#### [Work instructions]
Write out the lines below word for word, omitting the pictures from your answer.

(Task inputs begins)

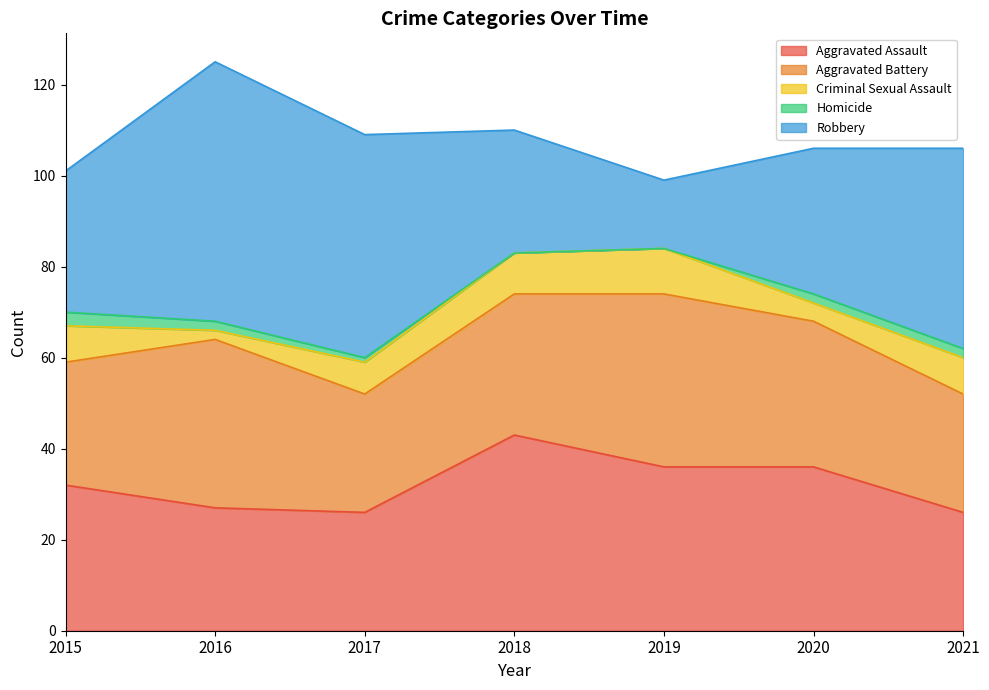

How many values in the Aggravated Battery series exceed 31?

3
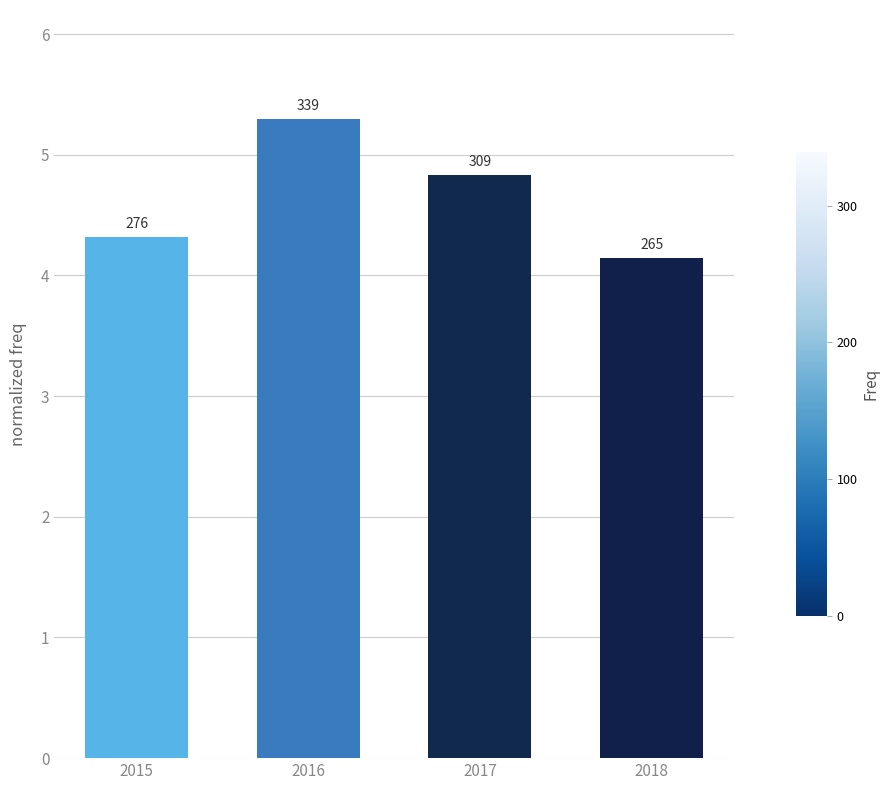

What is the value of the 4th bar from the left?

4.1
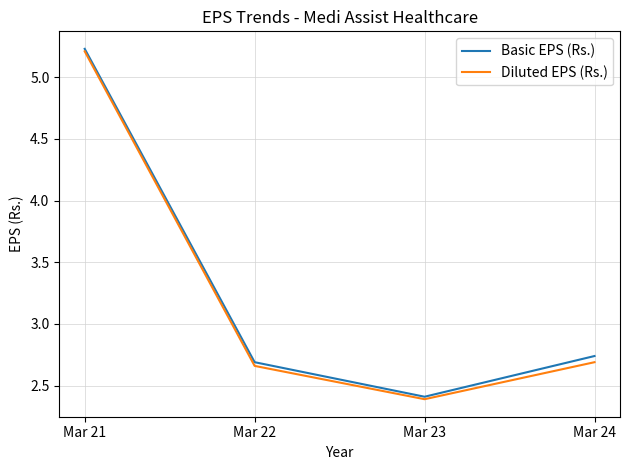

Where is the first local minimum for Basic EPS (Rs.)?

Mar 23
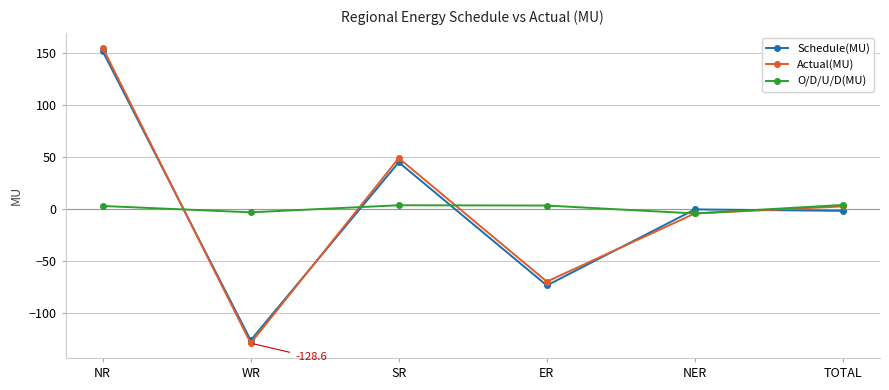

At which label does Actual(MU) first exceed 2?

NR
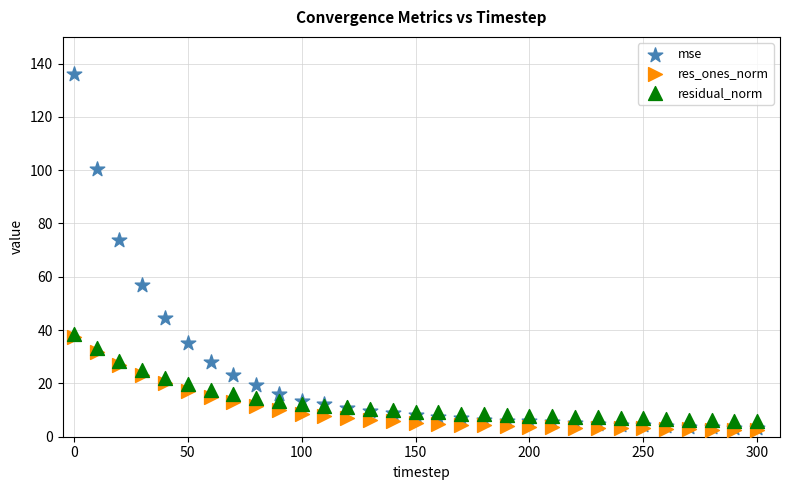

Across all series, what Y value is closest to 69?

73.9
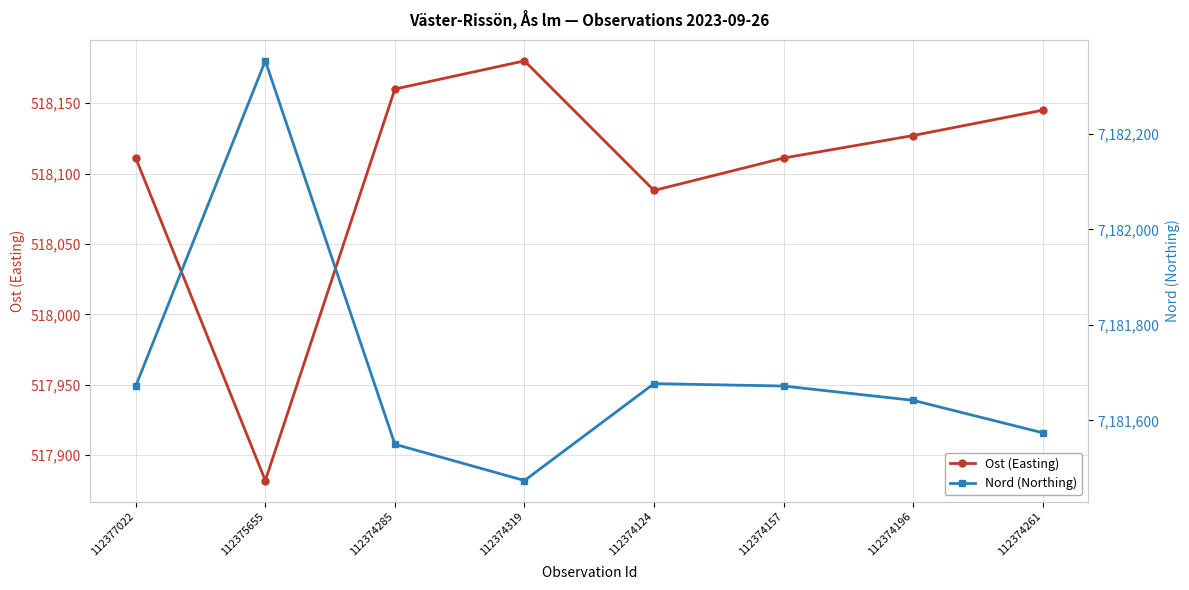

List the series in order of their overall mean, highest first.

Nord (Northing), Ost (Easting)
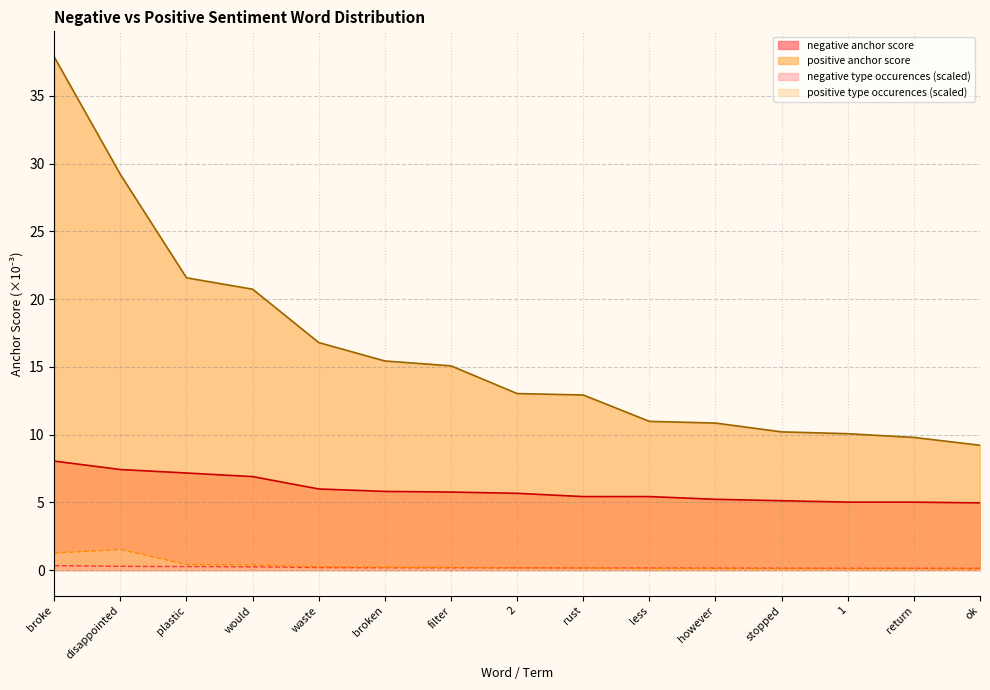

Between which two adjacent categories do negative type occurences and positive type occurences first intersect?

filter and 2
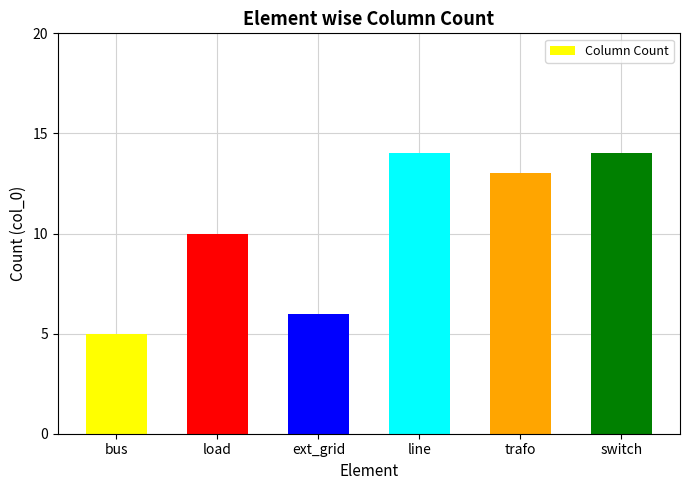

How many data points are less than 13?

3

(Task inputs ends)

#### [Finished exercise]
How many values in the Aggravated Battery series exceed 31?

3

What is the value of the 4th bar from the left?

4.1

Where is the first local minimum for Basic EPS (Rs.)?

Mar 23

At which label does Actual(MU) first exceed 2?

NR

Across all series, what Y value is closest to 69?

73.9

List the series in order of their overall mean, highest first.

Nord (Northing), Ost (Easting)

Between which two adjacent categories do negative type occurences and positive type occurences first intersect?

filter and 2

How many data points are less than 13?

3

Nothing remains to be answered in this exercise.